Some fractures can heal on their own, depending on which bone is broken and how severe the break.
When you need further treatment your doctor may refer you on to specialists such as:
An orthopedic doctor, who can help cast and repair your broken bone.
A physiatrist, who treats nerve, muscle, and bone problems that affect how you move.
A physical therapist or occupational therapist, who show you exercises and other ways to recover and resume your regular activities.
Fractures can hurt for a while, especially if you've broken a hip or a vertebra in your spine, called a compression fracture. You may need medicine for the pain. Ask your doctor to review everything you take, too, even if you didn't need a prescription for it or if it's "natural." That way you doctor can check on any possible side effects, like dizziness that could put you at risk for a fall.
Healing Your Spine
In some cases, you'll only need rest, pain medicine, exercises, and perhaps a back brace or treatment for muscle spasms while you're healing. A brace keeps your spine stable while the broken bone heals.

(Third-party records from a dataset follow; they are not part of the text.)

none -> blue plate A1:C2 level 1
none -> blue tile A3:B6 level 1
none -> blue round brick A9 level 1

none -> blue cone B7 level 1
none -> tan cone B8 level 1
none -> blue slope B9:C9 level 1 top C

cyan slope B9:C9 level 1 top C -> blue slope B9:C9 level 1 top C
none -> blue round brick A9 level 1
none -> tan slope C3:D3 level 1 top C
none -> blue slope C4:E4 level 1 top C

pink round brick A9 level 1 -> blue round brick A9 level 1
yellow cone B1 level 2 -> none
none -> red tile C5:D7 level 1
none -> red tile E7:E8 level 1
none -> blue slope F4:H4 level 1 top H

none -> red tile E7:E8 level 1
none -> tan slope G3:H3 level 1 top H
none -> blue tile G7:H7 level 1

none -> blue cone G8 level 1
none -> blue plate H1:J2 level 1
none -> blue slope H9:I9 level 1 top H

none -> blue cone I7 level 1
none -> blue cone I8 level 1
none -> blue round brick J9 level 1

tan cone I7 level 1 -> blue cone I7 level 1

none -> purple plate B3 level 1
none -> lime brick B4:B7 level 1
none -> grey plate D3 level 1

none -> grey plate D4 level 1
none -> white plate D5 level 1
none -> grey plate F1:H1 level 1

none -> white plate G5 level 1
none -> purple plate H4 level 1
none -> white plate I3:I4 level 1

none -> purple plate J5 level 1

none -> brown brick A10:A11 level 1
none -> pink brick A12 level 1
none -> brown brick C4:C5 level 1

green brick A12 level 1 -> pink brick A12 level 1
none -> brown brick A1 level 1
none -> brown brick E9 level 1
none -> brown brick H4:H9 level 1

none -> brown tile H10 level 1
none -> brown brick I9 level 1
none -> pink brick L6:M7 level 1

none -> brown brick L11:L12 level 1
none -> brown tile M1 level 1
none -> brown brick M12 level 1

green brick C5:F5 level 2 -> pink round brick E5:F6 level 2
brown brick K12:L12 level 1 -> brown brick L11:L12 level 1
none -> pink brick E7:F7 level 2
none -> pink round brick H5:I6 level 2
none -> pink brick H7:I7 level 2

If your pain persists and is severe, your doctor may see if you're a candidate for:
Vertebroplasty. The doctor injects bone cement into the spine to keep it stable. This lessens pain, and it can also help prevent further fractures of the vertebrae and a curved spine.
Kyphoplasty. A doctor inserts a balloon device into the fractured vertebra. This helps restore the height and shape of the vertebra. Once removed, the device leaves a small cavity that is then filled with special bone cement.
If your doctor recommends either procedure, talk with them about the risks, benefits, and recovery time.